PROBLEM TO WORK ON :: Set down every record below exactly as it stands, minus the pictures.
<<<<
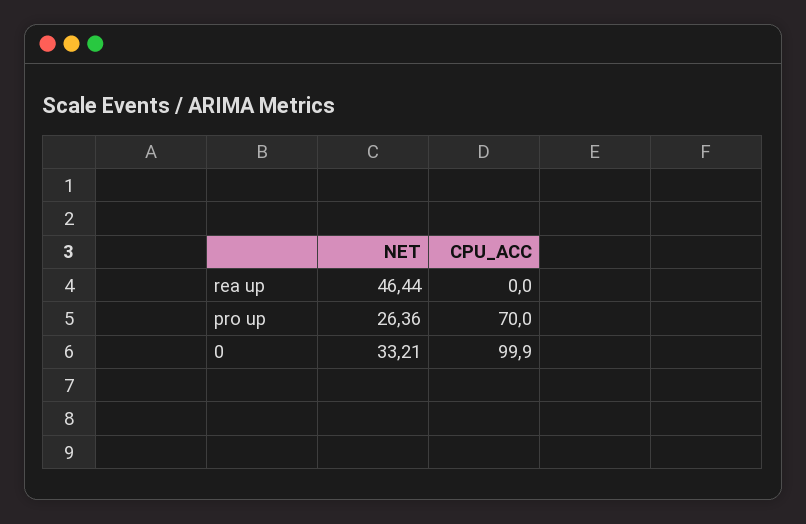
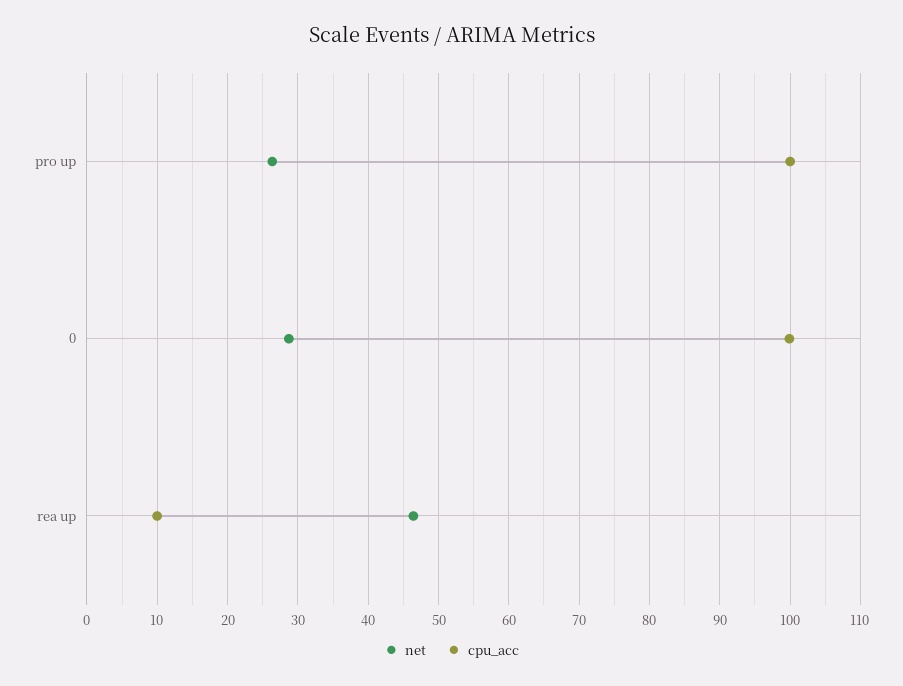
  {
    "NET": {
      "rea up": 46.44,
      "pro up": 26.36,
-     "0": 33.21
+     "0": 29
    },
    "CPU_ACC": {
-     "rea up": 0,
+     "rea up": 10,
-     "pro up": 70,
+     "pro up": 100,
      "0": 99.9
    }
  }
>>>>
TASK RESPONSE ::
  {
    "NET": {
      "rea up": 46.44,
      "pro up": 26.36,
-     "0": 33.21
+     "0": 29
    },
    "CPU_ACC": {
-     "rea up": 0,
+     "rea up": 10,
-     "pro up": 70,
+     "pro up": 100,
      "0": 99.9
    }
  }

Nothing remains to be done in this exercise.